EXERCISE AIM | Output exactly what appears from the line containing "Przeczytaj także" to the end of the data below, and nothing more.

Source data |
<<<<

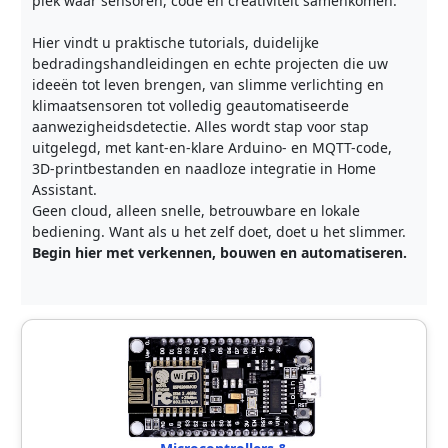
plek waar sensoren, code en creativiteit samenkomen.
Hier vindt u praktische tutorials, duidelijke
bedradingshandleidingen en echte projecten die uw
ideeën tot leven brengen, van slimme verlichting en
klimaatsensoren tot volledig geautomatiseerde
aanwezigheidsdetectie. Alles wordt stap voor stap
uitgelegd, met kant-en-klare Arduino- en MQTT-code,
3D-printbestanden en naadloze integratie in Home
Assistant.
Geen cloud, alleen snelle, betrouwbare en lokale
bediening. Want als u het zelf doet, doet u het slimmer.
Begin hier met verkennen, bouwen en automatiseren.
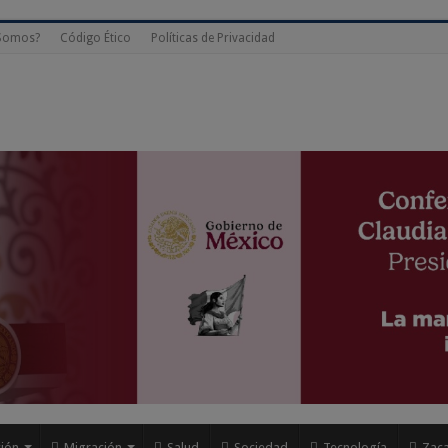
modal-check
 Somos?
Código Ético
Políticas de Privacidad
ión
Migración
Salud
Sociedad
Tecnología
Zaca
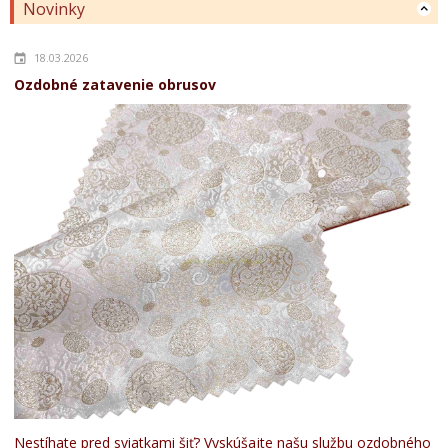
Novinky
18.03.2026
Ozdobné zatavenie obrusov
Nestíhate pred sviatkami šiť? Vyskúšajte našu službu ozdobného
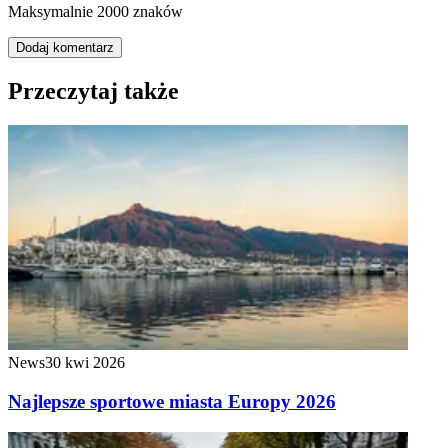
Maksymalnie 2000 znaków
Dodaj komentarz
Przeczytaj także
News
30 kwi 2026
Najlepsze sportowe miasta Europy 2026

>>>>

SOLUTION TO THE EXERCISE |
Przeczytaj także
News
30 kwi 2026
Najlepsze sportowe miasta Europy 2026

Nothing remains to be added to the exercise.